Despite missing Canada’s trio of World Cup qualifiers last month through injury, Hutchinson and Larin have since recovered and are in Canada’s squad for these two games, against Costa Rica on Friday and Mexico next Tuesday. Larin, in particular, has shown little signs of sluggishness in his return to the black-and-white-striped shirt of Besiktas.
He made history by scoring in his second UEFA Champions League start, in a 4-1 loss to Sporting Lisbon, becoming just the third Canadian to score in that competition, and the first since Hutchinson did so against Celtic in 2006. With that milestone in the books, Larin built on it by achieving permanent deity status among fans of the Black Eagles last month, scoring both goals in a come-from-behind derby win over Galatasaray.
While the Turkish Super Lig may seem some way from the bright lights of Manchester’s Old Trafford or Madrid’s Bernabeu, for now, the level of competition is precisely what Larin had in mind when he signed for the club from Orlando City in 2018.
“Expectation is always high here and I think that’s what makes it great,” he says. “You always have to be on your top level and if you want to play in Champions Leagues, if you want to play in the World Cup, you have to be on your top level all the time. The pressure, it’s good pressure and I embrace that and it pushes me to become better.”
Though Hutchinson says his Canadian teammate needed little selling on the club before he took the plunge, he says the Besiktas hierarchy did speak to him on a number of occasions before completing the transfer.

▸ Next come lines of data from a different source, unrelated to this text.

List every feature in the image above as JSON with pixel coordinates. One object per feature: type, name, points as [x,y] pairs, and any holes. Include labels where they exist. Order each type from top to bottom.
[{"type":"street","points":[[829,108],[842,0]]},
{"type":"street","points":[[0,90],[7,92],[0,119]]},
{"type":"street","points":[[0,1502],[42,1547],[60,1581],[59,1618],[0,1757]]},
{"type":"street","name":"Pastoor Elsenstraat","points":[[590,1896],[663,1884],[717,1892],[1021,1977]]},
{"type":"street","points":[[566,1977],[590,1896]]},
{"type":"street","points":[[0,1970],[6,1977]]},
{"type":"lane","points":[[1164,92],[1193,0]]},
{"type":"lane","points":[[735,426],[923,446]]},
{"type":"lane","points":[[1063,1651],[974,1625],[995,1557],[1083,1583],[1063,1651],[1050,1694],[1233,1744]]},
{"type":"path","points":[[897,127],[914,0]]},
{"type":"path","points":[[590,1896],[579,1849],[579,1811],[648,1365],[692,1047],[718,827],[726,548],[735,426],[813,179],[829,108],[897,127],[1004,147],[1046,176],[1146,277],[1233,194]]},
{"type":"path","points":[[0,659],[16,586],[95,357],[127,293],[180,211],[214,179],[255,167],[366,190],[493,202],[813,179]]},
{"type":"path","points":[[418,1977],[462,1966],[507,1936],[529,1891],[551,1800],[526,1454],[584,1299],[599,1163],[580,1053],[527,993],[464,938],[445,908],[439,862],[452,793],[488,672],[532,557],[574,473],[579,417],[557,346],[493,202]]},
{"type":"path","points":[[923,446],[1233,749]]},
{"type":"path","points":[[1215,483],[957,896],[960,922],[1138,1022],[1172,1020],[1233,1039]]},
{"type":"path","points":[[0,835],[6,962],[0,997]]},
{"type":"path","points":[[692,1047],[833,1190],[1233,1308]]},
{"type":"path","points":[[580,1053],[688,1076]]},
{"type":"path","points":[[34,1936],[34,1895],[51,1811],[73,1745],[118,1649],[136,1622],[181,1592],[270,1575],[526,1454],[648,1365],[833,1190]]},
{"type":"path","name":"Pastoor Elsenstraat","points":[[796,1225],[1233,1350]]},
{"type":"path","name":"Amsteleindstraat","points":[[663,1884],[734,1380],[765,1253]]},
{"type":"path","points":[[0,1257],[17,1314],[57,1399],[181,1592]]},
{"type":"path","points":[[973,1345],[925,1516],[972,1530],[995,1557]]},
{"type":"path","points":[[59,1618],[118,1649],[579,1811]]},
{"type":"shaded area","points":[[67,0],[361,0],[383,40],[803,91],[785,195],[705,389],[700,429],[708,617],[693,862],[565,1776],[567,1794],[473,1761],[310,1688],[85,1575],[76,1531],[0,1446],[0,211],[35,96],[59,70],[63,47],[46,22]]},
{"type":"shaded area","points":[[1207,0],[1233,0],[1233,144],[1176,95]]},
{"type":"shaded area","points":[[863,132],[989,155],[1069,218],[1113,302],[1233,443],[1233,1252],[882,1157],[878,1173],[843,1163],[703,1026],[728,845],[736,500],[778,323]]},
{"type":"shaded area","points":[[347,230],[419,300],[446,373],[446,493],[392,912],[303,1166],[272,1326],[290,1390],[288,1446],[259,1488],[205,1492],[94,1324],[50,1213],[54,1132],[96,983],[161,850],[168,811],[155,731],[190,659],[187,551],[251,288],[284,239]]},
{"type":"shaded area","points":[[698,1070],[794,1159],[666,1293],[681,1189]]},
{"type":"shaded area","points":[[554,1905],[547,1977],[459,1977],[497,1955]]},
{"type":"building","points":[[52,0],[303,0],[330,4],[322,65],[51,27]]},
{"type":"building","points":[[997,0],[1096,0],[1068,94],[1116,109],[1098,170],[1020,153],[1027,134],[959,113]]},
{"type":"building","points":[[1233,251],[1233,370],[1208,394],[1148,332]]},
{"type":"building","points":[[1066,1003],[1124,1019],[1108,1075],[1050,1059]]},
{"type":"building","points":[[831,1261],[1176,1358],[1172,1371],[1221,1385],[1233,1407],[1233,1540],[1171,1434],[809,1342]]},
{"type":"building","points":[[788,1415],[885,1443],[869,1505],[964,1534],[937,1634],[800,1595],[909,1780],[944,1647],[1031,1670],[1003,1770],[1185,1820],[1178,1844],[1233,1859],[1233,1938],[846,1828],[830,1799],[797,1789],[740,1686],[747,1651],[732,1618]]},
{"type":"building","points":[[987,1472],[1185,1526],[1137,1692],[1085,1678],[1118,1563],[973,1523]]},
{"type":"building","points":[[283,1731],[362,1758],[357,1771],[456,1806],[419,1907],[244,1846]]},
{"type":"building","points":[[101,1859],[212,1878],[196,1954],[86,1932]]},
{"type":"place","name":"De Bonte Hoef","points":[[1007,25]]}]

Hutchinson, who moved to Turkey from Dutch club PSV Eindhoven in 2013, has become well established in Istanbul, calling it a “second home,” with all three of his children being born there.
Initially, he and Larin got together for weekly dinners, but Larin has long since found his feet in his new surroundings, living in a nice part of the city with his girlfriend and twin daughters.
“Atiba helped me a lot when I came down here and it did take me a little while, but I adapted well and now I’m here with my family and we’re all settled and enjoying it,” Larin says. “It’s a very nice place to live, I really like Istanbul and I like really love playing for Besiktas.”
The contracts for both players are up next summer, and neither will commit to playing for Besiktas beyond that. Hutchinson is mindful of his age, and is happy to play on one-year contracts while his body permits, while Larin is taking a wait-and-see approach, although playing for a team in the Champions League is “definitely where you want to play.”
With Larin often taking up a position on the left side of the front line, and Hutchinson playing just behind him, either in the centre of the park or on the left of the midfield, the pair have had the chance to develop a level of chemistry through daily training. That kind of understanding can have a carry-over effect to the national team, which will only help Canada’s quest to qualify for the World Cup.
“The chemistry is deeper between two guys that are in a club,” says John Herdman, the Canadian men’s national team coach. “They’ve battled together to win a championship with Besiktas so you know, when they’re on the field together, I know that they’re going to push to another level for each other.”
With Canada’s European contingent growing by the year – the country had a record four men competing in the Champions League this season – Hutchinson wonders if more teams might follow in the footsteps of Besiktas, making the Hutchinson-Larin axis something of a blueprint.
“Yeah, I think it is,” Hutchinson says. “It is something you see with a lot of other countries where there’s a number of players from one country, representing that country with a certain club, so yeah, it would be great to set the standard for us, for Canada, and hopefully, we can see more and more of that.”